In deze zaak heeft de Rechtbank Zeeland-West-Brabant op 13 april 2023 een beschikking gegeven over de beëindiging van het ouderlijk gezag van de vader over de minderjarige [minderjarige]. De Raad voor de Kinderbescherming heeft verzocht om het gezag van de vader te beëindigen, omdat de ontwikkeling van [minderjarige] ernstig wordt bedreigd door het uitblijven van contact met de vader. De ouders zijn samen belast met het ouderlijk gezag, maar de vader heeft sinds de geboorte van [minderjarige] geen contact met hem gehad. Dit is mede te wijten aan de echtscheidingsproblematiek tussen de ouders en het feit dat de vader niet in staat is gebleken om de verantwoordelijkheid voor de verzorging en opvoeding van [minderjarige] te dragen.

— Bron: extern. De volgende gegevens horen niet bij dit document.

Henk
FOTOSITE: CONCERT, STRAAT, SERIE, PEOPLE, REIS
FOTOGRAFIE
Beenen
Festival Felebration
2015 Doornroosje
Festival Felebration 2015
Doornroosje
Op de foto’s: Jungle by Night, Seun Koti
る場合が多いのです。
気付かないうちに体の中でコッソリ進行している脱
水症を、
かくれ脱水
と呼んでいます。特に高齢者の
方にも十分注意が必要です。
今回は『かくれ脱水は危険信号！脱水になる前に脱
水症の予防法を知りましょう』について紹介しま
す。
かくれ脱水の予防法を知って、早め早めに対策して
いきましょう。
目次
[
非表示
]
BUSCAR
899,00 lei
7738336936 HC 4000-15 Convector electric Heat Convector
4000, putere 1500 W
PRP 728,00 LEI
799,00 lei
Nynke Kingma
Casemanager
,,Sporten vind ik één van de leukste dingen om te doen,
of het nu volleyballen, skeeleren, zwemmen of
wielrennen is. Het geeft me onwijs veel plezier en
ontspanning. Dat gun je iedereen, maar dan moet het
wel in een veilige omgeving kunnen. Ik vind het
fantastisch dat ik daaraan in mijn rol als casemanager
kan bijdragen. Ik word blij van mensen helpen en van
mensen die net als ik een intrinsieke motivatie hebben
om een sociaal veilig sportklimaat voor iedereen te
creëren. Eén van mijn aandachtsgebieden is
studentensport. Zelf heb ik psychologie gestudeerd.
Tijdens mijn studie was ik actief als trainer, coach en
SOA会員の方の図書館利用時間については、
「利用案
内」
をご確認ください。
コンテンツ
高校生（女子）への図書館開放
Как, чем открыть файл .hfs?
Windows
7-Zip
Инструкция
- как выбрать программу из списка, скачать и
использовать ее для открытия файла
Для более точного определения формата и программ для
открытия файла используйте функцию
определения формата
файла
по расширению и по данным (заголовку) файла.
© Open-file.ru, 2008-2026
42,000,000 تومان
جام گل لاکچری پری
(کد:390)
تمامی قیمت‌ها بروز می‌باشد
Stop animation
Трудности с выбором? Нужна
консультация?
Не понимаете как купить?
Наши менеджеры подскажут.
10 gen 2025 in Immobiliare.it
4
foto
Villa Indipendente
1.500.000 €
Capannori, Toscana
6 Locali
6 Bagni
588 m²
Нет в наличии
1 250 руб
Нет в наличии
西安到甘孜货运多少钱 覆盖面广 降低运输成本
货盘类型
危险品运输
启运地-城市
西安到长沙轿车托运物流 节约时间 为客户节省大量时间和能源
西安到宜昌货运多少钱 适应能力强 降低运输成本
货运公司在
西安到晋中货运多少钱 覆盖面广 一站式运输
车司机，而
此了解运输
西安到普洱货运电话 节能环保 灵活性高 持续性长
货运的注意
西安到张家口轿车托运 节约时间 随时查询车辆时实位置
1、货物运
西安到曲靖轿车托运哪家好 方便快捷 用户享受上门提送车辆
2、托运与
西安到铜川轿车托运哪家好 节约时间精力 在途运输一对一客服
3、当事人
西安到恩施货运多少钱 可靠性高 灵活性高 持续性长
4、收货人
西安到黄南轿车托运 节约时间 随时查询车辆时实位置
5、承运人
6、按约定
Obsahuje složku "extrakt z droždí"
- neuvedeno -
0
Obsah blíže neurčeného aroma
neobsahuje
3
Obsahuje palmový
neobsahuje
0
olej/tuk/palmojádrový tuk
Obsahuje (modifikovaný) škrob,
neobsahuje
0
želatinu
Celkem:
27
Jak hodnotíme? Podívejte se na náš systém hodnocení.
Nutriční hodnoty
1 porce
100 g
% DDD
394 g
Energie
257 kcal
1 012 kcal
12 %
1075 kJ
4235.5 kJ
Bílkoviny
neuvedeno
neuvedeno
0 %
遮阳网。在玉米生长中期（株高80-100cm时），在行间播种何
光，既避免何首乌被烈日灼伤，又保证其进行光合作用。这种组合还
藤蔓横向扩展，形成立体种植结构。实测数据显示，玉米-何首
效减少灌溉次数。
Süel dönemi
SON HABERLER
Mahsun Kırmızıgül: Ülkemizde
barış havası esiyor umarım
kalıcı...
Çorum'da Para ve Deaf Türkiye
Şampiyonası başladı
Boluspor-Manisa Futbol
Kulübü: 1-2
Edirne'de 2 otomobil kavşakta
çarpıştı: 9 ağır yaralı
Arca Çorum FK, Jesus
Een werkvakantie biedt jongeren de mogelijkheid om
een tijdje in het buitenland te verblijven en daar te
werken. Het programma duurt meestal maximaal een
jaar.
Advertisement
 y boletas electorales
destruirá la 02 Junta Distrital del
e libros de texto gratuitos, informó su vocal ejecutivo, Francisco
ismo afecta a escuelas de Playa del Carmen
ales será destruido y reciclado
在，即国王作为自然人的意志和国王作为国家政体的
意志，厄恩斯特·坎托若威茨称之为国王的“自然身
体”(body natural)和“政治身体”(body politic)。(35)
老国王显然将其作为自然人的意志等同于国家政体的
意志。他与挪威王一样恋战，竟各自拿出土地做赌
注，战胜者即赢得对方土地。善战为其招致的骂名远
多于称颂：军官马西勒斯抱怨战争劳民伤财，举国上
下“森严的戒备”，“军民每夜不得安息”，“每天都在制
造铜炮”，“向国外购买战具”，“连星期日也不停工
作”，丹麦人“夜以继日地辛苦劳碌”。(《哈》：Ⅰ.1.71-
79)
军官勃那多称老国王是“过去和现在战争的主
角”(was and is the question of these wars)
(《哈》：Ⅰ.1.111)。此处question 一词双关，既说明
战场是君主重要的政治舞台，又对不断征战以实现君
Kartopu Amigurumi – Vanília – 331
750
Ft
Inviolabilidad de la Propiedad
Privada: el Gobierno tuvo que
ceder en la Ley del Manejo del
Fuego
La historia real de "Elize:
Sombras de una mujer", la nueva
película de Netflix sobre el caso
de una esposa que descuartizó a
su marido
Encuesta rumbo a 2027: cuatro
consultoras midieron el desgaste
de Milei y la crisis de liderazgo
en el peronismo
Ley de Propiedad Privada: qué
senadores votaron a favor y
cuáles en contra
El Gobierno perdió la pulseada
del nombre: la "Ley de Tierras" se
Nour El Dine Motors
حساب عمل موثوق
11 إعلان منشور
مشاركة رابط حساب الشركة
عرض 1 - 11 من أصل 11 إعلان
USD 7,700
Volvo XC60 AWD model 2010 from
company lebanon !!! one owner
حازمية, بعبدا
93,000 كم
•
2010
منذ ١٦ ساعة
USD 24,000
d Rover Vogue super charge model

De rechtbank heeft vastgesteld dat de vader, ondanks de ondertoezichtstelling, geen stappen heeft ondernomen om contact met [minderjarige] op te bouwen. De vader heeft aangegeven geen rol meer te willen spelen in het leven van [minderjarige] en heeft zelfs het contact met de Gecertificeerde Instelling (GI) verbroken. De rechtbank oordeelt dat de vader niet in staat is om de zorg voor [minderjarige] op zich te nemen en dat het in het belang van [minderjarige] is dat het gezag van de vader wordt beëindigd. De moeder zal voortaan het eenhoofdig gezag uitoefenen.
De rechtbank heeft besloten om een mondelinge behandeling achterwege te laten, omdat de vader schriftelijk heeft ingestemd met de afdoening van het verzoek. De beschikking is uitvoerbaar bij voorraad verklaard en de griffier is verzocht om een aantekening te maken in het centraal gezagsregister. Hoger beroep tegen deze beschikking kan worden ingesteld bij het gerechtshof te ‘s-Hertogenbosch binnen drie maanden na de uitspraak.